Auch wenn es als Tabu gilt, Geld und Liebe miteinander zu verknüpfen, so spielt der Umgang mit Geld in der Partnerschaft trotzdem eine große Rolle. Man kann sich darüber streiten, wer wieviel und wofür Geld ausgeben darf, ob man für das Alter vorsorgen soll oder nicht, wieviel Geld auf der hohen Kante liegen sollte, usw.
Eheprobleme entstehen, wenn ein Partner
- lieber sein Geld spart, weil ihm Sicherheit und Vorsorge für die Zukunft wichtig sind, während der andere lieber in der Gegenwart lebt und Geld als Mittel, um Genuss und Spaß zu erleben, ansieht.
- mehr verdient als der andere und glaubt, dass er dadurch mehr Rechte in der Partnerschaft hat.
- sich aus den Alltagspflichten heraushält, weil er glaubt, dass sein Beitrag für die Partnerschaft im Geldverdienen bestehe, während der andere Partner auch zuhause mehr Engagement von ihm möchte.
- gemeinsam erwirtschaftetes Geld ausgibt, ohne es mit dem anderen Partner abzusprechen.

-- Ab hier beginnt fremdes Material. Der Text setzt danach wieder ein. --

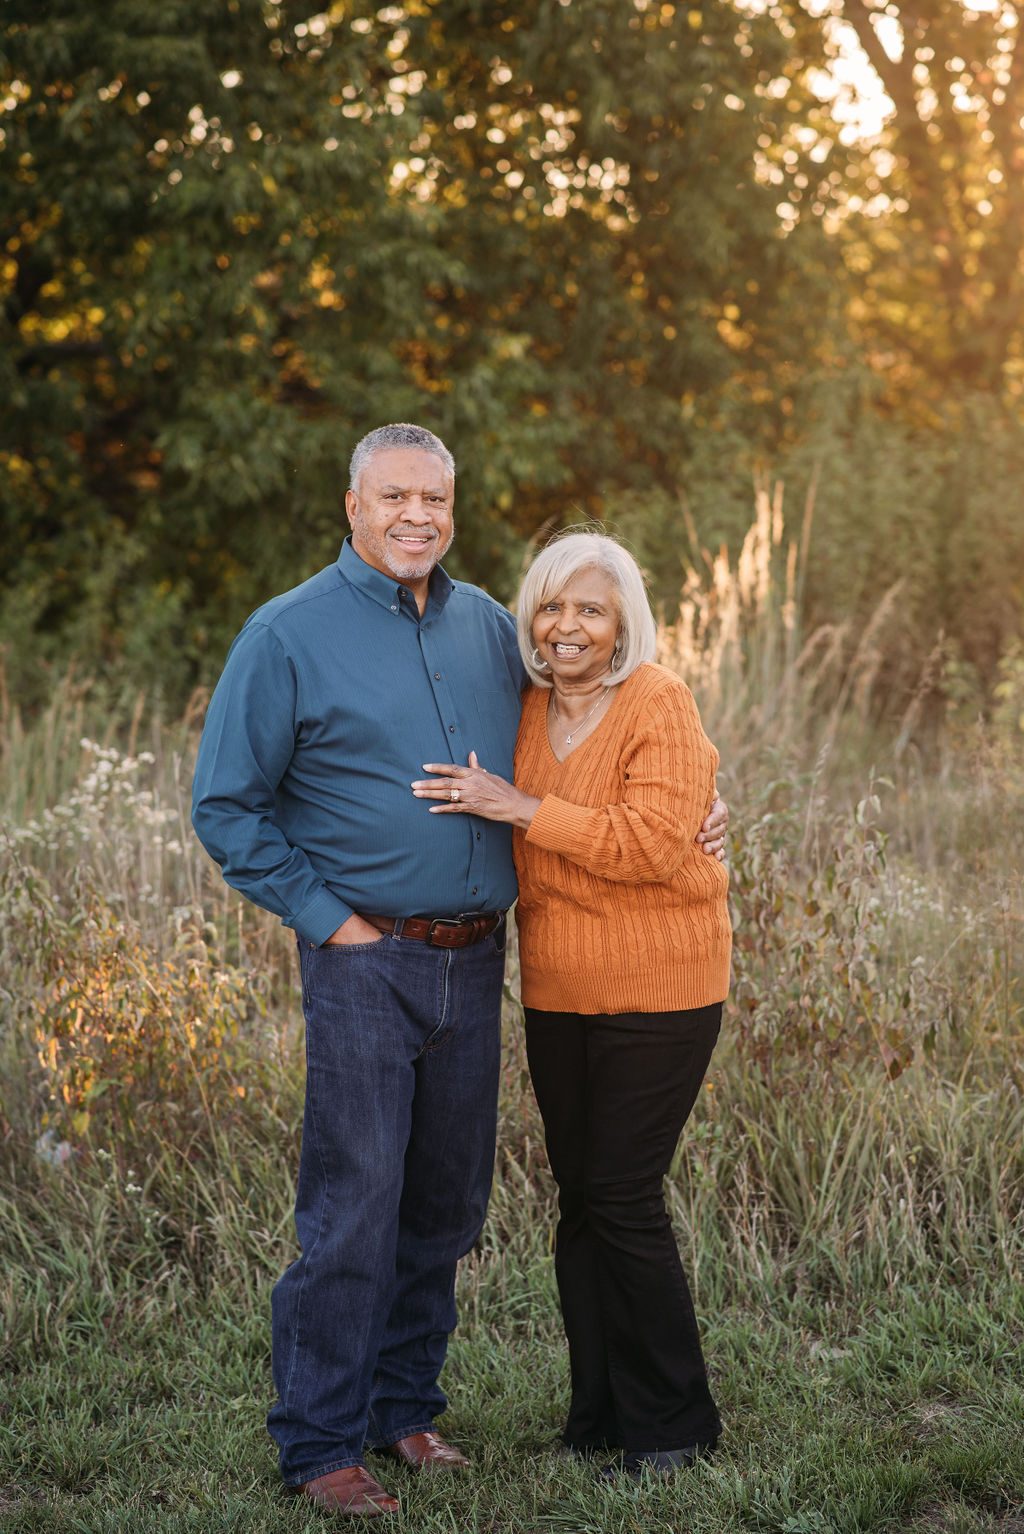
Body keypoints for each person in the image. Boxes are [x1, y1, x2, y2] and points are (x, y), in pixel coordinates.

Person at [192, 426, 728, 1519]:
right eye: (394, 497)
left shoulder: (491, 626)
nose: (416, 516)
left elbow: (596, 719)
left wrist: (700, 806)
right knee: (354, 1205)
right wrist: (329, 922)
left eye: (434, 499)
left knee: (444, 1203)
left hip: (478, 961)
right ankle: (320, 1442)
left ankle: (404, 1407)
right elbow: (226, 806)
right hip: (365, 959)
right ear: (353, 505)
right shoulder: (287, 633)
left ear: (453, 509)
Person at [412, 530, 731, 1481]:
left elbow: (653, 844)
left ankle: (674, 1425)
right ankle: (597, 1416)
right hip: (558, 988)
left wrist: (516, 806)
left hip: (662, 987)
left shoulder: (657, 700)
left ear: (623, 621)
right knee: (583, 1201)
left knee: (624, 1194)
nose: (567, 626)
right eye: (551, 606)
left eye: (590, 608)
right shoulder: (523, 707)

- sich mehr Geld für sich nimmt, als der andere Partner glaubt, dass ihm zustehe.
- unbedingt eine große Anschaffung machen will, wofür man Schulden machen müsste, der andere aber nur das Geld ausgeben möchte, das auf dem Konto hat.
- allein über die Finanzen bestimmen will.
- spielsüchtig ist und die Familie dadurch finanziell gefährdet oder gar ruiniert.